What the agent is allowed to change

Inside train.py, the agent can freely modify the following:

ItemMeaning
Optimizer choiceWhich algorithm is used to update the weights
Batch sizeHow much data is processed at once
Learning rate and scheduleHow fast learning proceeds and how it changes across training stages
Model architectureDepth, layer size, and number of attention heads
Activation functionThe transformation used between neurons, such as ReLU or GELU
Normalization methodThe technique used to stabilize outputs layer by layer

What an optimizer is

Training a neural network means nudging millions of parameters closer to the right answer. The optimizer decides in which direction, and by how much, those parameters move.

Optimizer특징
AdamWThe standard optimizer used in most LLM training runs
MuonA newer optimizer that appeared around 2025 and is said to converge faster than AdamW

Autoresearch’s default setup uses a hybrid approach: Muon for the model’s weight matrices, and AdamW for embeddings, biases, and the rest.

The design philosophy: 1 GPU, 1 file, 1 metric

What Karpathy keeps emphasizing here is simplicity.

If you use distributed training across multiple GPUs, you can train bigger models faster. But once communication between GPUs and data sharding enter the picture, it becomes harder to trace cause and effect: what the agent changed and what actually happened.

Limiting the system to one GPU gives three benefits:

  • The relationship between the agent’s change and the result is obvious
  • The environment is simple, so bugs are less likely to creep in
  • Fixed 5-minute runs make experiments comparable

The constraints are what make it practical.

The README opens with a characteristically Karpathy-esque prediction:

Research used to be done by flesh computers that ate and slept, occasionally synchronizing through a strange acoustic ritual called a group meeting. That era is long gone. Research is now done by swarms of AI agents operating autonomously on compute clusters.

It is half joke, half serious vision, and Autoresearch is presented as the first step in that direction.

Setup and how to run it

What you need:

  • An NVIDIA GPU. H100 has been verified, though other GPUs can run it with different throughput
  • Python 3.10 or later
  • uv, the Python package manager
# Install dependencies
uv sync

# Download data and train the tokenizer (first run only, about 2 minutes)
uv run prepare.py

# Run one training pass manually to verify the setup (about 5 minutes)
uv run train.py

Once that works, you can launch an AI agent such as Claude Code or Codex in the repository and tell it to read program.md and start experimenting.

If you want to try it on a smaller GPU such as a MacBook, community forks exist for macOS and Windows. Those versions usually swap the training data to GPT-4-generated short stories (TinyStories) and reduce the model size.

The license is MIT. Because this is code, not a pretrained model release, you are free to run experiments on your own GPU.

If you want to train your own writing, use a different approach

You might think that swapping the dataset would let you train on your own writing. In theory, yes, but Autoresearch trains a model from scratch, so it needs at least tens or hundreds of megabytes of text.

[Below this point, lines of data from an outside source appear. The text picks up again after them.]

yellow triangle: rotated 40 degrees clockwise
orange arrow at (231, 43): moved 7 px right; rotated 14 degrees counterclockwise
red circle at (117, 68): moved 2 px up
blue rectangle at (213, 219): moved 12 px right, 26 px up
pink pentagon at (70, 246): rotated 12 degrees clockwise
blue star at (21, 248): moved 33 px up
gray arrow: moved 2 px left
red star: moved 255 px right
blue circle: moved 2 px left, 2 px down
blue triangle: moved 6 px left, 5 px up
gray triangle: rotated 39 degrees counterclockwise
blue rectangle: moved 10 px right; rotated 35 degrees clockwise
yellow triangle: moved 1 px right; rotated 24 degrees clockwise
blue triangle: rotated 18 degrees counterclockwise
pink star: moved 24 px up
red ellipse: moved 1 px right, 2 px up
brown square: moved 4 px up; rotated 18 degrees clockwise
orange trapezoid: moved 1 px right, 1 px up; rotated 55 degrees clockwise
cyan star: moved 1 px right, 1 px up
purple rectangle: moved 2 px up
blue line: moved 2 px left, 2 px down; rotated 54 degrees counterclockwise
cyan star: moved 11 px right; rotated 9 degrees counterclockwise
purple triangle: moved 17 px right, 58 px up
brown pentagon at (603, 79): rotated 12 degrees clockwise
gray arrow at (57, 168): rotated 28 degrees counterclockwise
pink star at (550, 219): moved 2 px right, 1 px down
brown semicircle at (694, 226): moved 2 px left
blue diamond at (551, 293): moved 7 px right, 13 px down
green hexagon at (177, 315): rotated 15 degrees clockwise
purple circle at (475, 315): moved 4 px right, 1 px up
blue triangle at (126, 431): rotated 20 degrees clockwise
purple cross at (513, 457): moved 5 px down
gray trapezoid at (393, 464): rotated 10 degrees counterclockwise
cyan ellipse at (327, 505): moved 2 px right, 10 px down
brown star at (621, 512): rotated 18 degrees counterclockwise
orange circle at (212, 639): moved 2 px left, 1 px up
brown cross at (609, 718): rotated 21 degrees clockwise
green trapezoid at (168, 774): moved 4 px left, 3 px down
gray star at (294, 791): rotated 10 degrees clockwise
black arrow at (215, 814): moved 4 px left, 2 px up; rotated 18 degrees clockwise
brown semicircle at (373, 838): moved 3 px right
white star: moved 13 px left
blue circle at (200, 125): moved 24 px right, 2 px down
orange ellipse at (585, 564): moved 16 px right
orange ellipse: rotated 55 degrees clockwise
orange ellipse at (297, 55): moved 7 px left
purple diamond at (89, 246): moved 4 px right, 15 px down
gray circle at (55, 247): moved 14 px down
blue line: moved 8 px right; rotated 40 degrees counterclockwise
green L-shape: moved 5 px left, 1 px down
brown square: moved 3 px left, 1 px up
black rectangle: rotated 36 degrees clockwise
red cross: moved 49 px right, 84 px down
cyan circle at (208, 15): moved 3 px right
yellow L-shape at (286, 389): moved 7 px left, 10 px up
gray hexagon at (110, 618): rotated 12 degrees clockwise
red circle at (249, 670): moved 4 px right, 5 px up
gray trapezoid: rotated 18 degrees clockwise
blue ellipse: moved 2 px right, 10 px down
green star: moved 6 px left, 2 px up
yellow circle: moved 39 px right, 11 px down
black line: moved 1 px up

A personal blog or a few drafts are nowhere near enough. TinyStories works only because it is a special case: very simple English sentences that can be learned from relatively little data.

If your real goal is “I want a model that writes like me,” fine-tuning is more practical. Take a pretrained model and continue training it on your own text. With LoRA or QLoRA, even a small dataset and a single GPU can shift the style.

The point of Autoresearch is not style learning. It is to automatically search for the best combination of model structure and hyperparameters. That is a different problem, so it should not be confused with fine-tuning.